### ABOUT THIS EXERCISE
Your answer must consist of exactly the lines below, starting with the line with "2147,473 2157,471 2171,508" and going on through the line with "388,524 448,502 458,541", and nothing else.

### TASK INPUTS
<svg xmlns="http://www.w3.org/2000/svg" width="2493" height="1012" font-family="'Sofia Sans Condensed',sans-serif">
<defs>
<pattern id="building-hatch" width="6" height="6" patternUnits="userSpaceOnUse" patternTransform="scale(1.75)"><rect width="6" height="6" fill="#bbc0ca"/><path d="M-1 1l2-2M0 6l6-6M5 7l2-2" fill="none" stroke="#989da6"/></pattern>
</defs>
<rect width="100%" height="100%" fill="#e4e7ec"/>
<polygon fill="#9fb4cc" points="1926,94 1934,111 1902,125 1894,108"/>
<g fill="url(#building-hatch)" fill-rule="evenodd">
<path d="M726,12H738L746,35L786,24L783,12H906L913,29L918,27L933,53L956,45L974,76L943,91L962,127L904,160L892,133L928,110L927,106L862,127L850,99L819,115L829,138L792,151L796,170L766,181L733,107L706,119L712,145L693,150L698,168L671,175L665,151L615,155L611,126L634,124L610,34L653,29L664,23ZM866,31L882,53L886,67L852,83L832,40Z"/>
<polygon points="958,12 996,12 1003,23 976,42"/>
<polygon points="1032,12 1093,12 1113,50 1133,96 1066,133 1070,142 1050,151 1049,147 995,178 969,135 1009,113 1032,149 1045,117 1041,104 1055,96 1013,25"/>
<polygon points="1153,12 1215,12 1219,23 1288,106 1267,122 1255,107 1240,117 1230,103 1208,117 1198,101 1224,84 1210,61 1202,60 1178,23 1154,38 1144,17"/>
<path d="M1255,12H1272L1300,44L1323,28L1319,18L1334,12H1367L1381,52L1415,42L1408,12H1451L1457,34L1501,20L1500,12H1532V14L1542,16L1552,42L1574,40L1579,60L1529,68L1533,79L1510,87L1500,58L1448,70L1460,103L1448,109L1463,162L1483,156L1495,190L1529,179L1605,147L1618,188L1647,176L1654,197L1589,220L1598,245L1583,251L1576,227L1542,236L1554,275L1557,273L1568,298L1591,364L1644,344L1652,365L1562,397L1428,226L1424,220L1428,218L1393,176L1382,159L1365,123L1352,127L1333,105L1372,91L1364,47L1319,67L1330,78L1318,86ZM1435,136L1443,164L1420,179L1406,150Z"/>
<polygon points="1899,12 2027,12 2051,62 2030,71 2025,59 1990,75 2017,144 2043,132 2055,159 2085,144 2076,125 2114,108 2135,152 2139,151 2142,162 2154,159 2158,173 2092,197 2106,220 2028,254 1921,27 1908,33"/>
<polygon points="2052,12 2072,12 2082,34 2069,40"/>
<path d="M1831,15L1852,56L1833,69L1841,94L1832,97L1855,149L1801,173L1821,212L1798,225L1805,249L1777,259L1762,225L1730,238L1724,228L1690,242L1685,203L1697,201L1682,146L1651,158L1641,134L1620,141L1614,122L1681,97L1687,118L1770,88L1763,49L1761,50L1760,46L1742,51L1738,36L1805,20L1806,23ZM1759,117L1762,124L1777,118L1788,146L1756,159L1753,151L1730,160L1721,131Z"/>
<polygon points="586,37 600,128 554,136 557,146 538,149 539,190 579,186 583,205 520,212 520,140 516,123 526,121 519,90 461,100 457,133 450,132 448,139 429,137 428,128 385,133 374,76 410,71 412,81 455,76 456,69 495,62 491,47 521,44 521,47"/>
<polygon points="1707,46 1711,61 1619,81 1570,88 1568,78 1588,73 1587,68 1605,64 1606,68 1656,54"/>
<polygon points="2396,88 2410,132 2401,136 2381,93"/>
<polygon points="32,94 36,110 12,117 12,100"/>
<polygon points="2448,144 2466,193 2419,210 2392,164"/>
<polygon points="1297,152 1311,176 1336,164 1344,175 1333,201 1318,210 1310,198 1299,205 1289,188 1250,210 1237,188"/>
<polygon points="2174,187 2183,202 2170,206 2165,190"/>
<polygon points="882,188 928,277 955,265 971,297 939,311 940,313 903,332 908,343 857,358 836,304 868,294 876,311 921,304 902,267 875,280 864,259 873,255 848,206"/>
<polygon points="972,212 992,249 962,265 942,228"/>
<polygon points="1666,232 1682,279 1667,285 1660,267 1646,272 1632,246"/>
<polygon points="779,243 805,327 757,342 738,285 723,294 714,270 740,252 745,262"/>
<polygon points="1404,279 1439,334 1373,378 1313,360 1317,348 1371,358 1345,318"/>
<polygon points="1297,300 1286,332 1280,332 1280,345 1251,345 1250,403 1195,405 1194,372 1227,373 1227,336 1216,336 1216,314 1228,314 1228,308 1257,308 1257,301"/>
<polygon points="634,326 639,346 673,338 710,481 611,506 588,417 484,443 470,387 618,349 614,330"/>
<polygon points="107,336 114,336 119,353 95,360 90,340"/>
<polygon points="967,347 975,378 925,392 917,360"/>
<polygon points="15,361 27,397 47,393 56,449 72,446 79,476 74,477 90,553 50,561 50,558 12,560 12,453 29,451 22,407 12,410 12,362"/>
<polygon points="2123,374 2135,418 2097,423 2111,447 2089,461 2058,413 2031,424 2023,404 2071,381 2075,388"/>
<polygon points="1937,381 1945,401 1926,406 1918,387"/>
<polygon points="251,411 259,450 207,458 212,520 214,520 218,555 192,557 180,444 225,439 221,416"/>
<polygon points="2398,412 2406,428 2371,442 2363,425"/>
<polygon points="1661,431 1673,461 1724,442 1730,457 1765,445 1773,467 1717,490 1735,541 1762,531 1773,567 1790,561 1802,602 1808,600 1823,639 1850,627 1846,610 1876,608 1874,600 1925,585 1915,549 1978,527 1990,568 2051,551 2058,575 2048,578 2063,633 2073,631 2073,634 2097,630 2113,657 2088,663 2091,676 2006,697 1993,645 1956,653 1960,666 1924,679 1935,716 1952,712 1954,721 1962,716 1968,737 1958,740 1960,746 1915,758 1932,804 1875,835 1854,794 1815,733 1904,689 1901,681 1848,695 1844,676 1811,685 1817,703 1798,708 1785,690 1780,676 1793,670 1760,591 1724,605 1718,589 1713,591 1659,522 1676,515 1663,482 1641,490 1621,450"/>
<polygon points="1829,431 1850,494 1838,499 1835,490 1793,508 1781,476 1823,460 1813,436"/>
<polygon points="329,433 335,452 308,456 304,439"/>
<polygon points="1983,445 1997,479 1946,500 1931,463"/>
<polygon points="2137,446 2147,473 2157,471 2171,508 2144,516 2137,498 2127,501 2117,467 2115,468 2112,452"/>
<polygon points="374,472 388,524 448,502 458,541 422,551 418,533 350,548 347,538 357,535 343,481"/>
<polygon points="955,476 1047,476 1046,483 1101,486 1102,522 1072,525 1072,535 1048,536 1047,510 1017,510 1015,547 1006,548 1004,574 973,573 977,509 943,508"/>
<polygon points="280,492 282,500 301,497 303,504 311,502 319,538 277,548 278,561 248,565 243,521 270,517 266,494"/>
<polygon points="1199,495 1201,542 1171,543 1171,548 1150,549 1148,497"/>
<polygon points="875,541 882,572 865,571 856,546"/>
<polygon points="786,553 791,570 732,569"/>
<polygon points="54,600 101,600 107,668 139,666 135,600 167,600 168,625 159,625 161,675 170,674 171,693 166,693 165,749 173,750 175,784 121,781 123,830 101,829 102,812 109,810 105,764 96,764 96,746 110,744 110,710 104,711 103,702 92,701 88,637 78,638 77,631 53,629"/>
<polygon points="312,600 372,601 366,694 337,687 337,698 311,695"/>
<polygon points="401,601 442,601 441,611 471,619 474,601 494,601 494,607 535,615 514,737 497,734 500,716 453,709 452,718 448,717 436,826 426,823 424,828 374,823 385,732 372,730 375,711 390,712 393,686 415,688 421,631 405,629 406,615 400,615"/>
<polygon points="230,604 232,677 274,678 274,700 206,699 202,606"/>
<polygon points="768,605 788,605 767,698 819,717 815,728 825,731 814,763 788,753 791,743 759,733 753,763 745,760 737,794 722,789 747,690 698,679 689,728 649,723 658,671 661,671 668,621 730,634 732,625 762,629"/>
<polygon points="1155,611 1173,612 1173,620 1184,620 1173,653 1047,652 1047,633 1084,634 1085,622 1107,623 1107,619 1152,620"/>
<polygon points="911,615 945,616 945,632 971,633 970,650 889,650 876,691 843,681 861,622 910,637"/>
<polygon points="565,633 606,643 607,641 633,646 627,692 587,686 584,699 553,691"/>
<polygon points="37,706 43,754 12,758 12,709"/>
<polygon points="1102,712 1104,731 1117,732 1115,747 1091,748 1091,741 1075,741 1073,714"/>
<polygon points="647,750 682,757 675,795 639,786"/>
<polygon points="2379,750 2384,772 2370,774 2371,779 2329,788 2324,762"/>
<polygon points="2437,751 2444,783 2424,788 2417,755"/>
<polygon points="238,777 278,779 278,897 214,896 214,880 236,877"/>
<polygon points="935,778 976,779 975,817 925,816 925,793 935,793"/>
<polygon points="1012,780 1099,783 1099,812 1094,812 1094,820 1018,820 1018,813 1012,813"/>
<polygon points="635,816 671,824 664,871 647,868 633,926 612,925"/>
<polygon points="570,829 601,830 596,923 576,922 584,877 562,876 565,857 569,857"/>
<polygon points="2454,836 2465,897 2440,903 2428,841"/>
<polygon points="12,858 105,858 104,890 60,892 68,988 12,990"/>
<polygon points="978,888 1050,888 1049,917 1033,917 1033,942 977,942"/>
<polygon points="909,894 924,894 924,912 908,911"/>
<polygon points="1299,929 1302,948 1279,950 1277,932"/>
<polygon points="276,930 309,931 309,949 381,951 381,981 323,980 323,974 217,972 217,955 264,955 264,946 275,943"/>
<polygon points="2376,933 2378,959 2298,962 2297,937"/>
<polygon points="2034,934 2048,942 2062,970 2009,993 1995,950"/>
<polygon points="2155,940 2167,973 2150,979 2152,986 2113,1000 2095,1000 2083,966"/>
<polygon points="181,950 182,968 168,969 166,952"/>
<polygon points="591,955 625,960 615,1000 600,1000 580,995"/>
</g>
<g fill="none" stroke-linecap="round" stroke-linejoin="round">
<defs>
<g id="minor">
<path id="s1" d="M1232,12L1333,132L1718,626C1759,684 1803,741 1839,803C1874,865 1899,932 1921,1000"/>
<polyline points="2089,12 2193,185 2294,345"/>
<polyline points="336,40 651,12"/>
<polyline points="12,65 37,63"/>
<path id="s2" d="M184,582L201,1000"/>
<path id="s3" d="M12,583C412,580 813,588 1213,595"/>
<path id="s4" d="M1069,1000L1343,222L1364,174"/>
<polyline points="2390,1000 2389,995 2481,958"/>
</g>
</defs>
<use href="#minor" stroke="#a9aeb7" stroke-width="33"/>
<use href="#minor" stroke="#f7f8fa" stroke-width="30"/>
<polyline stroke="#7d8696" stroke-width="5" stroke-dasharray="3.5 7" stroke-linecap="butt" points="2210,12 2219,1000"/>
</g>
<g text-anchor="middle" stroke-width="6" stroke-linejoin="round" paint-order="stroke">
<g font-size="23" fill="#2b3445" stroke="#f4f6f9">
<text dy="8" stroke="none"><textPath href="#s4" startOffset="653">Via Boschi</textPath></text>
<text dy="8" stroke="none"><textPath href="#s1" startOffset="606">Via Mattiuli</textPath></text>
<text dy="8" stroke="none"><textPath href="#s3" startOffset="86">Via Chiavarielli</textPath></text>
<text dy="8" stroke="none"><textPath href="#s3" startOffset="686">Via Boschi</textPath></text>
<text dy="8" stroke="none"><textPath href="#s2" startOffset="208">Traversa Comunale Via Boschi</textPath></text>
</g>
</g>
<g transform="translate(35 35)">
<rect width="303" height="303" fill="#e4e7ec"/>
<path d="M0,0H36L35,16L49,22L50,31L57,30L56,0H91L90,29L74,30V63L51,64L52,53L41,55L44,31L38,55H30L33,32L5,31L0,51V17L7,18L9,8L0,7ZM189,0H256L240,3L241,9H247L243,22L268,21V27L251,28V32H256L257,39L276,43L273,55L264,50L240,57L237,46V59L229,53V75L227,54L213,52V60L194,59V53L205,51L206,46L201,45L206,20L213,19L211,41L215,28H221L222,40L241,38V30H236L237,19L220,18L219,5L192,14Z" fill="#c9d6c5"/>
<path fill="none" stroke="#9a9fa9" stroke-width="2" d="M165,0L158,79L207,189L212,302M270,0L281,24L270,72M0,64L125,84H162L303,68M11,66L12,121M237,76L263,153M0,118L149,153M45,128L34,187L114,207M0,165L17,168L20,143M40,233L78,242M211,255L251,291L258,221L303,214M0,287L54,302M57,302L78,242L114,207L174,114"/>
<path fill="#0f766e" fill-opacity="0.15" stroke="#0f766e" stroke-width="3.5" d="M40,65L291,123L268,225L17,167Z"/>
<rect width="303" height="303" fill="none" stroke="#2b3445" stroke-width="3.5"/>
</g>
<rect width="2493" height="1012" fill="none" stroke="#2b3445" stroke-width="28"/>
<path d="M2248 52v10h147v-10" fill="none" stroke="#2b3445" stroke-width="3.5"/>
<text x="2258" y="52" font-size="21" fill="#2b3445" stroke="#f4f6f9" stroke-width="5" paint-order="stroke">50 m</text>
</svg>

### FINISHED TASK
<polygon points="2137,446 2147,473 2157,471 2171,508 2144,516 2137,498 2127,501 2117,467 2115,468 2112,452"/>
<polygon points="374,472 388,524 448,502 458,541 422,551 418,533 350,548 347,538 357,535 343,481"/>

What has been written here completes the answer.